Ces beaux œillets d’Inde blancs, elle les parsemait, car elle disait toujours :
— Ce qu’il y a de plus beau, il faut le déguster par petites bouchées.
En d’autres mots, il n’en fallait que quelques-uns pour satisfaire son soi-disant art horticole ! On aurait dit qu’elle prenait un malin plaisir à les placer toujours dans cet ordre (pour ne pas dire qu’elle en faisait une obsession). Grand-mère appréciait beaucoup les talents de maman en matière d’organisation de ses plates-bandes, car elle avait un faible pour les couleurs riches et vibrantes. En ce qui concerne l’odeur, elle s’en accommodait « pour le côté pratique de la chose », disait-elle. Maman, elle, ne cessait de vanter les vertus odoriférantes de ces fleurs, en affirmant qu’elles faisaient fuir les petits rongeurs.
Mon œil ! La petite souris brune du sous-sol avait dû passer outre cette odeur, car elle avait déjà commencé à faire son nid dans le mur côté sud de la salle de bains en s’infiltrant par le trou où les tuyaux sortaient. Heureusement que grand-mère s’était procuré deux mignons chatons venant de la ferme de mon oncle Martin et qu’ils avaient assez d’appétit pour lui faire la chasse. Mais ce n’est pas l’histoire de cette souris qui m’intéresse…

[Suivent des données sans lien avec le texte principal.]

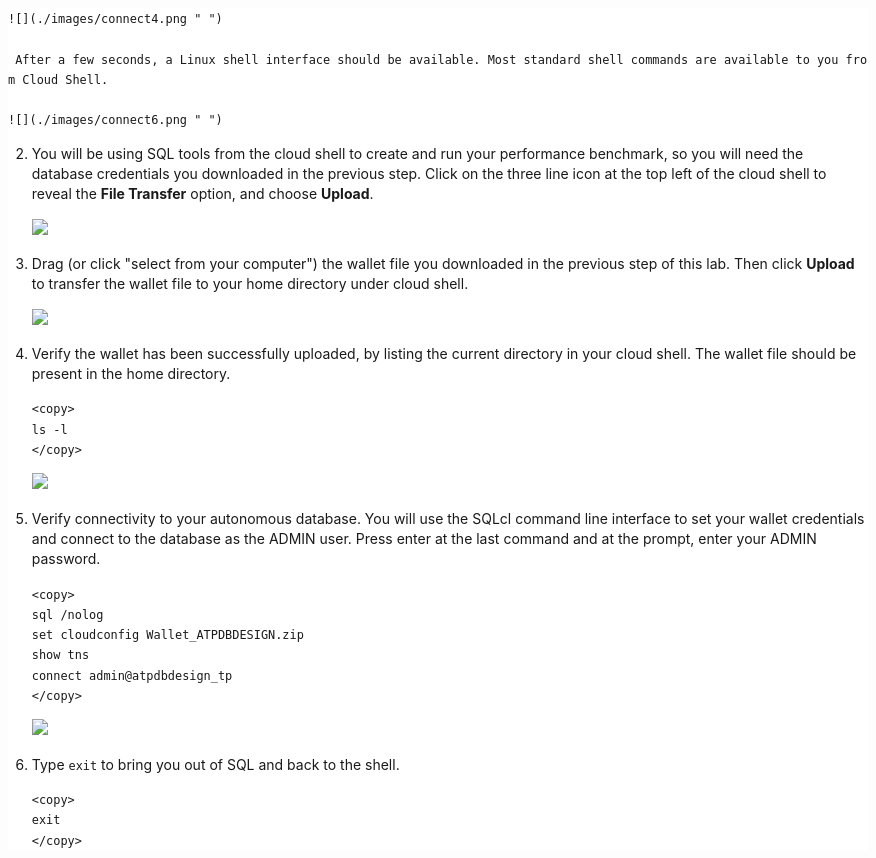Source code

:     ![](./images/connect4.png " ")

     After a few seconds, a Linux shell interface should be available. Most standard shell commands are available to you from Cloud Shell.

    ![](./images/connect6.png " ")


2. You will be using SQL tools from the cloud shell to create and run your performance benchmark, so you will need the database credentials you downloaded in the previous step. Click on the three line icon at the top left of the cloud shell to reveal the **File Transfer** option, and choose **Upload**.

    ![](./images/connect7.png " ")

3. Drag (or click "select from your computer") the wallet file you downloaded in the previous step of this lab. Then click **Upload** to transfer the wallet file to your home directory under cloud shell.

    ![](./images/connect8.png " ")

4. Verify the wallet has been successfully uploaded, by listing the current directory in your cloud shell. The wallet file should be present in the home directory.

    ```
    <copy>
    ls -l
    </copy>
    ```

    ![](./images/connect9.png " ")

5. Verify connectivity to your autonomous database. You will use the SQLcl command line interface to set your wallet credentials and connect to the database as the ADMIN user. Press enter at the last command and at the prompt, enter your ADMIN password.

    ```
    <copy>
    sql /nolog
    set cloudconfig Wallet_ATPDBDESIGN.zip
    show tns
    connect admin@atpdbdesign_tp
    </copy>
    ```

    ![](./images/connect10.png " ")

6. Type `exit` to bring you out of SQL and back to the shell.

    ```
    <copy>
    exit
    </copy>
    ```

Chaque année, je m’évertuais à la convaincre de planter des lys asiatiques majestueux appelés flammes olympiques, si rouges à l’intérieur et si parfumés ! Comment vous décrire les plaisirs que mon appendice nasal percevait quand je les sentais… on aurait dit un mélange de cannelle et de gingembre. Un parfum des plus enivrants, quoi ! Mais ses marigolds, hum… je passe. Les Don Juan ou les amoureux n’ont jamais donné de marigolds à leur bien-aimée, mais des lys asiatiques, oui !
Cette année, vu que l’on devait préparer la maison pour la vente, j’avais encore tenté de persuader Madame la jardinière de planter des lys asiatiques, tellement plus plaisants à humer que ces marigolds. J’avais vite abandonné l’idée lorsque mon aïeule avait fait sa commande de plates-bandes. Aujourd’hui, je suis attristée de n’avoir pu partager ce plaisir avec grand-mère. Je fais mon deuil de ne jamais voir ces lys agrémenter ses plates-bandes.
Ah ! les corvées dans la maison encore à compléter ! Je pressens que l’après-midi va être pénible. La pluie a amené beaucoup d’humidité.